• _Task 1_
Name every campus building or space that the campus letter below identifies by a proper name.

One of the key first steps in our reopening plan is to begin a phased return of staff and faculty to campus, which begins on Monday. In this first phase, essential service and operations staff will return to begin the preparations for the fall semester. Most employees will continue to work remotely for the time being and those slated to return have been notified. We expect each of the three phases in our plan to last three to four weeks, enabling us to be ready to welcome returning students for the fall semester.

Massachusetts and nearby Rhode Island continue to restrict the size and nature of large gatherings and it appears that these will not be lifted soon. As a result, there will be no major activities on campus throughout the summer. The senior class officers and Interim Dean of Students Zack Irish have communicated to the Class of 2020 and their families that we will be unable to host a live commencement for them here on campus this summer. However, the senior class officers have shifted immediately into planning for a separate and special celebration on campus sometime in the future, when it makes most sense. I know this is not what many had hoped for, including me, but I am very confident that we can create something in the near future that is very special and memorable for our amazing graduates. Stay tuned for more information as these plans are developed.

I also wanted to share with you news about two campus projects that are underway and that will bring change to some campus landmarks. First, if you were to visit campus right now you would see major work going on in front of the Admissions Building. By the end of the summer, the building will be accessible, something that is long overdue. The work will also result in a small plaza area in front of the building, offering a more welcoming environment to first-time visitors and our entire community.

Second, by the time students return to campus the bookstore will be moved from its current location into Balfour-Hood. It will be located in a renovated space adjacent to the mailroom, currently occupied by the Lyons Lounge and post office boxes. I understand from talking to some of our alumni that the bookstore actually used to be in that same location years ago. Current faculty, staff and students will hear many more details in the coming weeks about plans for the fall. Textbook ordering will be primarily online, offering many more options to purchase or rent books at the lowest cost possible and to have them delivered wherever you want.

As you can see from the few updates I have highlighted in this email, Wheaton is dynamic and ever-changing. What is consistent, however, is the commitment and passion that so many in our community bring to driving this change. No matter how difficult the challenge or how big the change, I am inspired by the way this community comes together to support each other and to focus on what we must do to create a better Wheaton. Thank you for being a part of this amazing community and for engaging with all of us as we move forward.

• _Task 2_
From the listing, output the part that opens with the line containing "family: Cyperaceae" and closes with the line containing "genus: Sternula". Include both of those lines and reproduce each line unchanged.

• _Records supplied_
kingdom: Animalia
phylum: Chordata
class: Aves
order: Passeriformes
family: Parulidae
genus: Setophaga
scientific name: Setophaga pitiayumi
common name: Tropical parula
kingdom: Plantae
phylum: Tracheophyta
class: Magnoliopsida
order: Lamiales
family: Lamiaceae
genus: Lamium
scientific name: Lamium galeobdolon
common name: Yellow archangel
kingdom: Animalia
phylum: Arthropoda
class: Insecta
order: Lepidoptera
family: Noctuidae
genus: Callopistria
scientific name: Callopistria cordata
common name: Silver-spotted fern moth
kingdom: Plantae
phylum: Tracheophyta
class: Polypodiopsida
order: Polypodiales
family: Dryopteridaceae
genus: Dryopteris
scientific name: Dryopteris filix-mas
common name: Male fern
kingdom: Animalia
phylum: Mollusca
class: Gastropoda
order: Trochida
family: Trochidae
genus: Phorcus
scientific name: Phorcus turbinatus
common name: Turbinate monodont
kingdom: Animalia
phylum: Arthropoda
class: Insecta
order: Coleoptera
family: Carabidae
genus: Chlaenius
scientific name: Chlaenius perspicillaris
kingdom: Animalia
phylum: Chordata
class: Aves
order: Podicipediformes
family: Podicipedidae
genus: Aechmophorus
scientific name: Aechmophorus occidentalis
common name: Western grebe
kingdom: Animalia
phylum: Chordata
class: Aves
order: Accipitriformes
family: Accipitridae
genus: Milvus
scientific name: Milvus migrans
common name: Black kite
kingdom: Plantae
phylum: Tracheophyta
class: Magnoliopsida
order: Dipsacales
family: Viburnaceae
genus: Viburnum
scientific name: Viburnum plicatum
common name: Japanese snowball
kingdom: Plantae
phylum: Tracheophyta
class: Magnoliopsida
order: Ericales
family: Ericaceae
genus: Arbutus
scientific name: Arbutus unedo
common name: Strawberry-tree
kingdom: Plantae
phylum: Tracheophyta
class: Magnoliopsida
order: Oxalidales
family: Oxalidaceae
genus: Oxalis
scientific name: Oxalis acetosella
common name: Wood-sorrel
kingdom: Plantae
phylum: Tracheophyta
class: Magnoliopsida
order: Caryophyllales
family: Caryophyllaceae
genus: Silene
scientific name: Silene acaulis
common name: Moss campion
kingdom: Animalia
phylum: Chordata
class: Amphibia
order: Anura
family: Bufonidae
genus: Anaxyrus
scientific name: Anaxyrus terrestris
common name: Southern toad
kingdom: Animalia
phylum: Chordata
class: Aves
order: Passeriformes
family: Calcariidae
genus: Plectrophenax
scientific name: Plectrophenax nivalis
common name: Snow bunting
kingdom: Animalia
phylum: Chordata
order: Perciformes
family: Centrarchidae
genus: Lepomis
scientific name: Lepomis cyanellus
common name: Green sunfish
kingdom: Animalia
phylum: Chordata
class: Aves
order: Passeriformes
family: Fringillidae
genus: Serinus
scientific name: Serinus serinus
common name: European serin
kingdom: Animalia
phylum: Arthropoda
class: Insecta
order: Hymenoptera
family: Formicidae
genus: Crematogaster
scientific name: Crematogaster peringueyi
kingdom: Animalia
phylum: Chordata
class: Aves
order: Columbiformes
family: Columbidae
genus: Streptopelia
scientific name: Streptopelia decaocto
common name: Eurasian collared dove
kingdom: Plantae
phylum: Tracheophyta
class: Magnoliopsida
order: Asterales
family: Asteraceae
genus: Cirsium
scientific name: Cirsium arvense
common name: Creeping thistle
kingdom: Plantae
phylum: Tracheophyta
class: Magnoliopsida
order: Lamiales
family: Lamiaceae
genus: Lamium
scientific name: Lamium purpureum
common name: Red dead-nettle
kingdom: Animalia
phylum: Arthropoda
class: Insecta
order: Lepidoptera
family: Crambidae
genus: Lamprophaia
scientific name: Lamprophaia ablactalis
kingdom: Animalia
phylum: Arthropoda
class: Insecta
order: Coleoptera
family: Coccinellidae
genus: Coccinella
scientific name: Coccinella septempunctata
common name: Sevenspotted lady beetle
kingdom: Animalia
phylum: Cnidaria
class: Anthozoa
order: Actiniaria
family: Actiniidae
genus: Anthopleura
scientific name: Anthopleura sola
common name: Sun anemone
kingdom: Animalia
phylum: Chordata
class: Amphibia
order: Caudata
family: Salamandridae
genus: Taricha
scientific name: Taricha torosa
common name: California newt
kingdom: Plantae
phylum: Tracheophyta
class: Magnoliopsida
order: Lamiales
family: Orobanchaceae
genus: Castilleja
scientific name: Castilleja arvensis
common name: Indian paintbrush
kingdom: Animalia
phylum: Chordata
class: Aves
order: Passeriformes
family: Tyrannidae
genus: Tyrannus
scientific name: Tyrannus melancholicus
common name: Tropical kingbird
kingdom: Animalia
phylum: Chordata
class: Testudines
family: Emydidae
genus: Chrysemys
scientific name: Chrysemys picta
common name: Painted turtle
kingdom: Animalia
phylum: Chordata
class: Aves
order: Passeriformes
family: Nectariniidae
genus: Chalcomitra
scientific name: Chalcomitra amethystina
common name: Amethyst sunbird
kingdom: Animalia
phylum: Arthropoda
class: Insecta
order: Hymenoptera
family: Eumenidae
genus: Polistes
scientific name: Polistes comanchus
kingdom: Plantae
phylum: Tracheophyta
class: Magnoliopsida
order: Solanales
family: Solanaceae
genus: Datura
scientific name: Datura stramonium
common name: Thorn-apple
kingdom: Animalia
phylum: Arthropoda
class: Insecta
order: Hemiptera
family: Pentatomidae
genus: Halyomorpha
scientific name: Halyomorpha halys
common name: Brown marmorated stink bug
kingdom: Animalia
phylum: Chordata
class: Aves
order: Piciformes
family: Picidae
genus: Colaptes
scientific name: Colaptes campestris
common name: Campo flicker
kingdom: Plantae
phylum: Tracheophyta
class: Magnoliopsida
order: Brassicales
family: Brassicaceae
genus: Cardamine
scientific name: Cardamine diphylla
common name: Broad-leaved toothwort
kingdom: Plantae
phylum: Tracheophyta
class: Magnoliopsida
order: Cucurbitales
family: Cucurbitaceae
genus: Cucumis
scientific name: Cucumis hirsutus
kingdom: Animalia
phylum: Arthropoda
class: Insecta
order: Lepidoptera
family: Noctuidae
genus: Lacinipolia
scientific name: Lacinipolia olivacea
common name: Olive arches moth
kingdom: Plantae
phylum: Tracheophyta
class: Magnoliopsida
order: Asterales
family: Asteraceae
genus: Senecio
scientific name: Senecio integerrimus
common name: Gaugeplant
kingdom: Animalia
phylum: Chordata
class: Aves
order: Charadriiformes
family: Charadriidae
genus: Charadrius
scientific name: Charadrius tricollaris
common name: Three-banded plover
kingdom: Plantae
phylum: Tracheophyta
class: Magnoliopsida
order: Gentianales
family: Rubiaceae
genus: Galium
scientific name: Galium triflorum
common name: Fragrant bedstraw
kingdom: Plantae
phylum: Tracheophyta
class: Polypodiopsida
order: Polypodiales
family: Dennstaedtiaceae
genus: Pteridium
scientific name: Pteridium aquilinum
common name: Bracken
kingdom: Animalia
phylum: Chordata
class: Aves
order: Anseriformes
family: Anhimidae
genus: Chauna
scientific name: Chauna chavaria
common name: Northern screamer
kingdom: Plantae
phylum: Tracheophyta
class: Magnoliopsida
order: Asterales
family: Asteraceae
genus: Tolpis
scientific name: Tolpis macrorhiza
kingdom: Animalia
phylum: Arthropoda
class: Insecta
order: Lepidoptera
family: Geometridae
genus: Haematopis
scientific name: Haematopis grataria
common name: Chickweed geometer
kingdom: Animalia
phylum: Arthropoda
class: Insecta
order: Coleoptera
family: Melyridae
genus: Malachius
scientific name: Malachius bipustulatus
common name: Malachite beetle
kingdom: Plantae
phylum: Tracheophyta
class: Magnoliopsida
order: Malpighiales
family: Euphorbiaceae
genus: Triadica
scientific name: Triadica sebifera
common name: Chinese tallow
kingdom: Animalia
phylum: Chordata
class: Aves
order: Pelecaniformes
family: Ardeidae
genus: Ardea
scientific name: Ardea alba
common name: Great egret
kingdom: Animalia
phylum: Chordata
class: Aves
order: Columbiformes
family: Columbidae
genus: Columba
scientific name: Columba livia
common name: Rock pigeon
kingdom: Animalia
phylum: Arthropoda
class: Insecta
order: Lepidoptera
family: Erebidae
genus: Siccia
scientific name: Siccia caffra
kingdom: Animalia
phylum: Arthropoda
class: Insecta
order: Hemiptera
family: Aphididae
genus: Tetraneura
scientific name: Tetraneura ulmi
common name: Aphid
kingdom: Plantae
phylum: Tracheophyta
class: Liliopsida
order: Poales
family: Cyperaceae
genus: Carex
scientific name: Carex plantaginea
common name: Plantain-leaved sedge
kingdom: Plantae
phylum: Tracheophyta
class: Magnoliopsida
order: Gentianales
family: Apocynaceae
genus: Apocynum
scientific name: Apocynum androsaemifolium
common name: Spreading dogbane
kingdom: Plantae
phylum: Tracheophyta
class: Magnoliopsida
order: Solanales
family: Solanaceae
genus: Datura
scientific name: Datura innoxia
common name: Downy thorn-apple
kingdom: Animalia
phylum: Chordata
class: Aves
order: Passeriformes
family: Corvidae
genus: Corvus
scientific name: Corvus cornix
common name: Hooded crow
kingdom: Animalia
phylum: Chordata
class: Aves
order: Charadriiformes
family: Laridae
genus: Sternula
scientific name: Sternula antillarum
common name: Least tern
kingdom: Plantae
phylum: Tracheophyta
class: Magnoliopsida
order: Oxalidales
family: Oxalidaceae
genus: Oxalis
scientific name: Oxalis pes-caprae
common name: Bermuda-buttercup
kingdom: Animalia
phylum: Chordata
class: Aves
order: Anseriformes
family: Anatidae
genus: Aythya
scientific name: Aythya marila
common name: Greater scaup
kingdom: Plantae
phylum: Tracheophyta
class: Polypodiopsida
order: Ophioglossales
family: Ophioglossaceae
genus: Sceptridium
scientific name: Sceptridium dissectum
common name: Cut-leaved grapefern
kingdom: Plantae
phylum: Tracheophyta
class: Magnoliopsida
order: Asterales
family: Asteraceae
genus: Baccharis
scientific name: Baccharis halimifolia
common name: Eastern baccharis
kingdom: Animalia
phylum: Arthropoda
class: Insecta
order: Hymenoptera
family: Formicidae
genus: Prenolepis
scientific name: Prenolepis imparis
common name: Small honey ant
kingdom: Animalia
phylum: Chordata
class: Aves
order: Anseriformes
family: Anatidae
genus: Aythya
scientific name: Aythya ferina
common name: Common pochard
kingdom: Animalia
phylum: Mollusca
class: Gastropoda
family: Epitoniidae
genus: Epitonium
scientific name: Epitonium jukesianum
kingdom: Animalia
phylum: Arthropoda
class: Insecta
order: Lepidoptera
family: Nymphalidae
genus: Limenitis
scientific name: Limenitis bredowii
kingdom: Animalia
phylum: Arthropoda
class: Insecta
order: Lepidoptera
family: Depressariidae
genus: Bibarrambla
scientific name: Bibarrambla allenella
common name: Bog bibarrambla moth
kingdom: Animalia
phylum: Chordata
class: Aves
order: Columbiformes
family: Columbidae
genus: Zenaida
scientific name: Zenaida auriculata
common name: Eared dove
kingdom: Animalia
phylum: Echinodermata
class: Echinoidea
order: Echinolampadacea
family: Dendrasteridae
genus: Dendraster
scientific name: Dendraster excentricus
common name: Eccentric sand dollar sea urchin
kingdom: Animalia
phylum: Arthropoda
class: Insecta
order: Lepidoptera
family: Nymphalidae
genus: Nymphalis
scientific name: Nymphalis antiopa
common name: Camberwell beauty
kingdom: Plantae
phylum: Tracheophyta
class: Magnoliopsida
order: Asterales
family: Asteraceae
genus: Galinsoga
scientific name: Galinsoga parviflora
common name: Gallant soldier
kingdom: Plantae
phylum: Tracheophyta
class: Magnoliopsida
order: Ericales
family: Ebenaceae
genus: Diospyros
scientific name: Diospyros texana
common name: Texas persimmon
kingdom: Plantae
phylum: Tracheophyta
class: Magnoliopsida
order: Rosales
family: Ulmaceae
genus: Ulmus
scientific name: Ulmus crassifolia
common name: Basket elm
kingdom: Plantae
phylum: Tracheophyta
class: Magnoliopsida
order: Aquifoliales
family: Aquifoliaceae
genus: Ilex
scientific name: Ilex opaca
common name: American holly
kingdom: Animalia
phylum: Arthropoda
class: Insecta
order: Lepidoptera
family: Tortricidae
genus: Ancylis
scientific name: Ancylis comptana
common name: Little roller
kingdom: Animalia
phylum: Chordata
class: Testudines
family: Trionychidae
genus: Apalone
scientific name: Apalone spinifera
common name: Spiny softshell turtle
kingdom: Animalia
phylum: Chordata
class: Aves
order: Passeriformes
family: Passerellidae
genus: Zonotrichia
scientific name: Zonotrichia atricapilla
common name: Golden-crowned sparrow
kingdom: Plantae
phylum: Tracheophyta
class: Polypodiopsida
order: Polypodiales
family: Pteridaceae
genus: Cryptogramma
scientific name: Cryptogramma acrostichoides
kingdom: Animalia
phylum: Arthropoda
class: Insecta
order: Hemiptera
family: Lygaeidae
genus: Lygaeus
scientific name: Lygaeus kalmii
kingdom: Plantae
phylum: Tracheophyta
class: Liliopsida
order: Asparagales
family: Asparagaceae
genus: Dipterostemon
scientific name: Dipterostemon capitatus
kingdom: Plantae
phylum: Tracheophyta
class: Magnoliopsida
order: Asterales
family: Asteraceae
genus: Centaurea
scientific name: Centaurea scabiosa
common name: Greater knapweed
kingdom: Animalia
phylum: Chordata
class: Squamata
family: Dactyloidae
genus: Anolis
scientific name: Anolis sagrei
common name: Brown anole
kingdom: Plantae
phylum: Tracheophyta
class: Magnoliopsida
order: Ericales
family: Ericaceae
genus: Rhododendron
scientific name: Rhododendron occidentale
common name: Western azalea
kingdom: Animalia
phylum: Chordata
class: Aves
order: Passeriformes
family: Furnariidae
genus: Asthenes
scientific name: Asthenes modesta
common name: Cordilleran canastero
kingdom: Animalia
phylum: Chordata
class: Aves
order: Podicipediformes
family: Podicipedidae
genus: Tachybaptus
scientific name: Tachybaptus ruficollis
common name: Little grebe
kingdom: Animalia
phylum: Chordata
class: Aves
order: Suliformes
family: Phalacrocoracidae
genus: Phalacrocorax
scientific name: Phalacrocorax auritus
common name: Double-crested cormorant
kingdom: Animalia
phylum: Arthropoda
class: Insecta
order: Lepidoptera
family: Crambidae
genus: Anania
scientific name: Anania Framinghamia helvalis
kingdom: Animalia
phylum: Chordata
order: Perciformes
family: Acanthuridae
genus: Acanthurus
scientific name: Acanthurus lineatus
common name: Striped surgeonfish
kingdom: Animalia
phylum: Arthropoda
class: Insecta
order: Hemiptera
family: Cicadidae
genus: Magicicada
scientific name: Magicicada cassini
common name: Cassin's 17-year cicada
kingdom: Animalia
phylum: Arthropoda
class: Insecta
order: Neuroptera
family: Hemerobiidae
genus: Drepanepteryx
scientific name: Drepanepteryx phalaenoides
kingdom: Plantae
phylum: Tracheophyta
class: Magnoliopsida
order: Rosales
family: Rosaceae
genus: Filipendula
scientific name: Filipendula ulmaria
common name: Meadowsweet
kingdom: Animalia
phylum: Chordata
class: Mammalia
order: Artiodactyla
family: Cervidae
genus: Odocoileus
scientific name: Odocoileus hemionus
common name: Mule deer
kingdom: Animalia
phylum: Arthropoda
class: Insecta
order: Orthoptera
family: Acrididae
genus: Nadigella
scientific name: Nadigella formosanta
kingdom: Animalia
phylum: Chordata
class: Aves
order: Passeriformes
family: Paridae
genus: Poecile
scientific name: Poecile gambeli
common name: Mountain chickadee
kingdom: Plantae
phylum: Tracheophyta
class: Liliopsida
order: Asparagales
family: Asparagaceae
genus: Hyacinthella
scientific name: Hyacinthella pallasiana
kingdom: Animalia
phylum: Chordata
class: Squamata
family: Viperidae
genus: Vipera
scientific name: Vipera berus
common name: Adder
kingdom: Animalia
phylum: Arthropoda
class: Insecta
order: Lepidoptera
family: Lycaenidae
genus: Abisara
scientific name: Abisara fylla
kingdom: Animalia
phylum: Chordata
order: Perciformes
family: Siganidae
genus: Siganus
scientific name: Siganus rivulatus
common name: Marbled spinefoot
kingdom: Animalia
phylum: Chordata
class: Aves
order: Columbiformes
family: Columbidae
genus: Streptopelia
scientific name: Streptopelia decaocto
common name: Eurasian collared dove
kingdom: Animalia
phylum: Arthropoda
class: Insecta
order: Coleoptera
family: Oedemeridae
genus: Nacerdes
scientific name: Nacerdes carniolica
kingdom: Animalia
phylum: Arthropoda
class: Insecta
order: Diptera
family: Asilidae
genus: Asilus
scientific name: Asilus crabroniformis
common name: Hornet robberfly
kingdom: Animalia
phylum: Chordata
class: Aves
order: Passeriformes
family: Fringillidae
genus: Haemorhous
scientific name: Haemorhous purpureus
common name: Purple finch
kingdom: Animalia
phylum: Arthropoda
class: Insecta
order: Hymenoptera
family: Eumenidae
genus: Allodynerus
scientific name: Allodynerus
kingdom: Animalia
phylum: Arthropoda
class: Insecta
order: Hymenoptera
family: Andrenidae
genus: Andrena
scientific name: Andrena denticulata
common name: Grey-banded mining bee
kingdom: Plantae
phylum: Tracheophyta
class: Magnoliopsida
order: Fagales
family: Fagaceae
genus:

• _Exercise result 1_
Admissions Building
Balfour-Hood
Lyons Lounge

• _Exercise result 2_
family: Cyperaceae
genus: Carex
scientific name: Carex plantaginea
common name: Plantain-leaved sedge
kingdom: Plantae
phylum: Tracheophyta
class: Magnoliopsida
order: Gentianales
family: Apocynaceae
genus: Apocynum
scientific name: Apocynum androsaemifolium
common name: Spreading dogbane
kingdom: Plantae
phylum: Tracheophyta
class: Magnoliopsida
order: Solanales
family: Solanaceae
genus: Datura
scientific name: Datura innoxia
common name: Downy thorn-apple
kingdom: Animalia
phylum: Chordata
class: Aves
order: Passeriformes
family: Corvidae
genus: Corvus
scientific name: Corvus cornix
common name: Hooded crow
kingdom: Animalia
phylum: Chordata
class: Aves
order: Charadriiformes
family: Laridae
genus: Sternula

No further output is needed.